A B.C. Supreme Court Justice has ruled lightning, not a logging contractor's equipment, sparked a major summer 2010 forest fire southeast of Vanderhoof.

The provincial government had brought legal action against Canadian Forest Products and a subcontractor, Barlow Lake Logging Ltd., following the Greer Creek fire.

It had burned through 6,100 ha, took several weeks to extinguish and cost the province $5.5 million in damages related to fire suppression, reforestation, lost stumpage revenue and lost value to immature timber.

One of Barlow's feller bunchers was seen parked nearby when a Wildfire Management Branch plane flew overhead and spotted a small fire during the late afternoon of June 18, 2010.

By then, the last of the Barlow workers had left the site, and none had noticed any indication of the blaze before leaving, Justice Bruce Greyell found in a ruling issued last week.

The first time-and-date-stamped photo of the fire was taken about an hour after the workers had left.

The province asserted the feller buncher was the cause based on its close proximity and the machinery's reputation for causing fires. But Greyell found there was no evidence to support the position and that there was a "fair inference to be drawn" the blaze was a "holdover fire" caused by lightning the evening before.

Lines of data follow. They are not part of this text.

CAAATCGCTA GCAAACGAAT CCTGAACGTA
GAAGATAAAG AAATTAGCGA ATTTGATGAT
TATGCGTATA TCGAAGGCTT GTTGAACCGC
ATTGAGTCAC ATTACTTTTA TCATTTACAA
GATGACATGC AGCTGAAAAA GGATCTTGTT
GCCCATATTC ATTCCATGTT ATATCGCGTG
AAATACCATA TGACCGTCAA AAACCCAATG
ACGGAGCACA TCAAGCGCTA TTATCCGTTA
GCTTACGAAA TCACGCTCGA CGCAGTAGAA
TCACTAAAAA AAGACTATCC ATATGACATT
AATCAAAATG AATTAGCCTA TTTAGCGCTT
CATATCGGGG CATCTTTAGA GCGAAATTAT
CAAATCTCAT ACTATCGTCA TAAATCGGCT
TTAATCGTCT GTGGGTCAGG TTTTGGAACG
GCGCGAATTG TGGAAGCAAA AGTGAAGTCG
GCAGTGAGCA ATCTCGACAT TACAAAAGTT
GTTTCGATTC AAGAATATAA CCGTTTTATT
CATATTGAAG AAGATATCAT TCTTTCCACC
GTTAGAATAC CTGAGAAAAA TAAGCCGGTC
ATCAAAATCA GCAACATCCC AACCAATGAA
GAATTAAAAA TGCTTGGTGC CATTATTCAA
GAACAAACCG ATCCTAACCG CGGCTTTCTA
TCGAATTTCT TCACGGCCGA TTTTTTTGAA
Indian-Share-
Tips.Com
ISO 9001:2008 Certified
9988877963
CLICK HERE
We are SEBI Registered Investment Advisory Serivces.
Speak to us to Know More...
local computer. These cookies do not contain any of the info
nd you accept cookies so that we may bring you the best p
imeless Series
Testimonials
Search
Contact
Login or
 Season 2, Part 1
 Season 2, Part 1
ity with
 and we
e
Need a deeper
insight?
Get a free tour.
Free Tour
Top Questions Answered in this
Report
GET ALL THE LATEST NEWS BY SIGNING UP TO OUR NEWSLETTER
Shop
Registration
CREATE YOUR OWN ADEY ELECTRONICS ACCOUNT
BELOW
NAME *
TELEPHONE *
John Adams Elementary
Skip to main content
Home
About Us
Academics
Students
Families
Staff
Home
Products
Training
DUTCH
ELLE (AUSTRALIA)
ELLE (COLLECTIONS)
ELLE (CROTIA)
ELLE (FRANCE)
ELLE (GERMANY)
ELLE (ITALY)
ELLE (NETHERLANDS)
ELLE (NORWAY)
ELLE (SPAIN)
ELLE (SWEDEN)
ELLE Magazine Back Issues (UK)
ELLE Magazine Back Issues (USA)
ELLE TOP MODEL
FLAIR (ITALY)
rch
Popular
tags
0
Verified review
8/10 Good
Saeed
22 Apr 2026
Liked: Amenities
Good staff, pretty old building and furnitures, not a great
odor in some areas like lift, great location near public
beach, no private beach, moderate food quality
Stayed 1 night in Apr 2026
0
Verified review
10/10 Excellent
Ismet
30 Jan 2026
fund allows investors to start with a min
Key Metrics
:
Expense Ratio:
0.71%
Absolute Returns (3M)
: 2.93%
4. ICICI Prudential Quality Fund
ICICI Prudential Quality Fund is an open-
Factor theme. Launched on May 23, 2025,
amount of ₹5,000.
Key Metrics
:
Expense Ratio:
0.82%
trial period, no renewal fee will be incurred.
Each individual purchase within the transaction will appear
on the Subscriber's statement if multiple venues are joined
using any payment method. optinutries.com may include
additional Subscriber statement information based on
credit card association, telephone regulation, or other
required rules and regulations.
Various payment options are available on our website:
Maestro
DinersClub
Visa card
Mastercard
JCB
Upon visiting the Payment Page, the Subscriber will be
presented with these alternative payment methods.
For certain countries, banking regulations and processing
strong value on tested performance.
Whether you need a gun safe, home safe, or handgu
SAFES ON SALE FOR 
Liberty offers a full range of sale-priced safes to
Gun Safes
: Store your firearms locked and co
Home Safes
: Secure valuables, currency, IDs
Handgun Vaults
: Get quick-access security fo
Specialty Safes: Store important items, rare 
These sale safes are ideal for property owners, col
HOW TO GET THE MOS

Greyell also found an early shutdown was not required, noting in part that there was a significant downpour the evening before according to Barlow employees. And while Barlow workers failed to maintain a fire watch for a full one-hour after ceasing operations, Greyell found it unlikely the fire would have reached the "stage of flaming ignition," where it would have been seen from the ground, by the time the hour was up.

Conversely, Greyell found Canfor failed to establish that the province's effort to combat the fire were a "substantial departure from the principles of firefighting."

Just 0.1-0.2 ha in size when first seen, the fire had grown to 50 ha overnight and was burning mostly through stands of highly-flammable beetle killed pine. It triggered an evacuation alert for about 30 homes in the area and at one point more than 200 firefighters were working the blaze.